Short task:
Arrange the lines between the one holding "order: Agaricales" and the one holding "scientific name: Dione moneta" in the rows below, inclusive, as a Markdown table with the columns No. and Line. Number them in order and leave out any blank lines.

Input data:
_ _ _ _ _ _ _
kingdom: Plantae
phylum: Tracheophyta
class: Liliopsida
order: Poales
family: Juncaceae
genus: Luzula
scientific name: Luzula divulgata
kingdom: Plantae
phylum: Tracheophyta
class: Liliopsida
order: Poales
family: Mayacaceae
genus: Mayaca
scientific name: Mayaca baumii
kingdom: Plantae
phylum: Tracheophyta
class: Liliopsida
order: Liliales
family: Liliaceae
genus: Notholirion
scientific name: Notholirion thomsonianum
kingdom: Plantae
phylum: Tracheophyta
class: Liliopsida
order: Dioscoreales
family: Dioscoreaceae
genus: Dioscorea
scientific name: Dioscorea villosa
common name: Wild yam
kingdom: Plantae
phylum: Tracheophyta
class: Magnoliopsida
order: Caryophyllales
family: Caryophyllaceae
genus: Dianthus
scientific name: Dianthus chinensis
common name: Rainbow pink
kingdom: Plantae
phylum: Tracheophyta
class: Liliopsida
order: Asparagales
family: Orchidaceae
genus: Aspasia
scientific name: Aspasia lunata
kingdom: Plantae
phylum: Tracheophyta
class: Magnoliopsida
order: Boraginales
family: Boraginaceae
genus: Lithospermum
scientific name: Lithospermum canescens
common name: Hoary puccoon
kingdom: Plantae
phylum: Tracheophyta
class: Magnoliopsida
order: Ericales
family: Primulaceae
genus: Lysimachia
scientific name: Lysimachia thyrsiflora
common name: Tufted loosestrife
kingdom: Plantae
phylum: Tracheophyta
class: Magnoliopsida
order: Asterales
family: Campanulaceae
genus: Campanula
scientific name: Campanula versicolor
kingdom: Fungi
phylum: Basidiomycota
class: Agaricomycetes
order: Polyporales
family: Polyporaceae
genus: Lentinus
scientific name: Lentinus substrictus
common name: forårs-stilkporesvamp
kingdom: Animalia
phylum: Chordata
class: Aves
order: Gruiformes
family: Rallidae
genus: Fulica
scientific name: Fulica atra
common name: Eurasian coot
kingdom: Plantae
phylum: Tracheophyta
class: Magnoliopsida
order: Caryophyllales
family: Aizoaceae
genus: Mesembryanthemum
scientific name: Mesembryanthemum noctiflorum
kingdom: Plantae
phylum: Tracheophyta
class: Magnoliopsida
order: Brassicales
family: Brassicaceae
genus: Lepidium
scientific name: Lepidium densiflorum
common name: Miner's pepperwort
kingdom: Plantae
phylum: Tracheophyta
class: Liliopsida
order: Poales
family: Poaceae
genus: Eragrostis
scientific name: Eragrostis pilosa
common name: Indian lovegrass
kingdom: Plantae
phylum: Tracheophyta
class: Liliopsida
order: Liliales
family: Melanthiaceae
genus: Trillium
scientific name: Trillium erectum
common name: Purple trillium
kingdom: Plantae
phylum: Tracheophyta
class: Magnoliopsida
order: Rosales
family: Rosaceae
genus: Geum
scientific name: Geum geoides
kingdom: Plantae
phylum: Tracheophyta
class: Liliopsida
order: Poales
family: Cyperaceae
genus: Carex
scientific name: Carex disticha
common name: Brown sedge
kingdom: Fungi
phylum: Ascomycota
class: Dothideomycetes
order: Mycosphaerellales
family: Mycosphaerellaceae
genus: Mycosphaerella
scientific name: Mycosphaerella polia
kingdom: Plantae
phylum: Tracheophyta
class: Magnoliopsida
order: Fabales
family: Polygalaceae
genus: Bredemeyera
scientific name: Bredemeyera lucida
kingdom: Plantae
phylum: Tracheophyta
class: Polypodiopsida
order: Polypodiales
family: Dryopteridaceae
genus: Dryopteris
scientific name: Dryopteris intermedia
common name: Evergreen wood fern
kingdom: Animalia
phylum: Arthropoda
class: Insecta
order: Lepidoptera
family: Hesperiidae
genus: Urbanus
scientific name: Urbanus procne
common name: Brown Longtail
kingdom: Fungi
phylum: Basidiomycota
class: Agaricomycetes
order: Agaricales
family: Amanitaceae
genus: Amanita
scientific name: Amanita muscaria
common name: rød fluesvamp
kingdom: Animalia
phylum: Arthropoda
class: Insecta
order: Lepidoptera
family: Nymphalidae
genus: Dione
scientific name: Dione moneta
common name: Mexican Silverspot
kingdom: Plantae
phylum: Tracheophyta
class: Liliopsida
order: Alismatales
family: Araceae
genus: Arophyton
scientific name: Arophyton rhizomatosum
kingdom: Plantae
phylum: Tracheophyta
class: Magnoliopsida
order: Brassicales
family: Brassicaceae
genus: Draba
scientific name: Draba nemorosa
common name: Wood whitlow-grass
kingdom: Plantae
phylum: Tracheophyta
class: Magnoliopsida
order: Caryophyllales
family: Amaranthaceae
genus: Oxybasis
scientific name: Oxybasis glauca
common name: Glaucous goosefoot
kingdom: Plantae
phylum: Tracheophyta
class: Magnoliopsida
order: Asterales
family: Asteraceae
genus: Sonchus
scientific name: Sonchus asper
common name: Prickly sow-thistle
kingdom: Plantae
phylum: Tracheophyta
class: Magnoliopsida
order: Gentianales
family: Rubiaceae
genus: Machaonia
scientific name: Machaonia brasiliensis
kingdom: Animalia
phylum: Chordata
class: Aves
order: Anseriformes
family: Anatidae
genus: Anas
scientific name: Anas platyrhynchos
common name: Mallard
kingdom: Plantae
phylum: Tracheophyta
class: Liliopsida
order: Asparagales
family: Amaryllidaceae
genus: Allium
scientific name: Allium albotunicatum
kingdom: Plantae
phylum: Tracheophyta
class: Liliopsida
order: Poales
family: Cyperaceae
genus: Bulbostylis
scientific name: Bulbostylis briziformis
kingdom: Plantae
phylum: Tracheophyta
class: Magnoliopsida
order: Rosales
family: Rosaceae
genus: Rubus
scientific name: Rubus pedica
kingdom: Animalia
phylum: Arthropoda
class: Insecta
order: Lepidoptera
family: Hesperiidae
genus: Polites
_ _ _ _ _ _ _
Finished task:
| No. | Line |
|---|---|
| 1 | order: Agaricales |
| 2 | family: Amanitaceae |
| 3 | genus: Amanita |
| 4 | scientific name: Amanita muscaria |
| 5 | common name: rød fluesvamp |
| 6 | kingdom: Animalia |
| 7 | phylum: Arthropoda |
| 8 | class: Insecta |
| 9 | order: Lepidoptera |
| 10 | family: Nymphalidae |
| 11 | genus: Dione |
| 12 | scientific name: Dione moneta |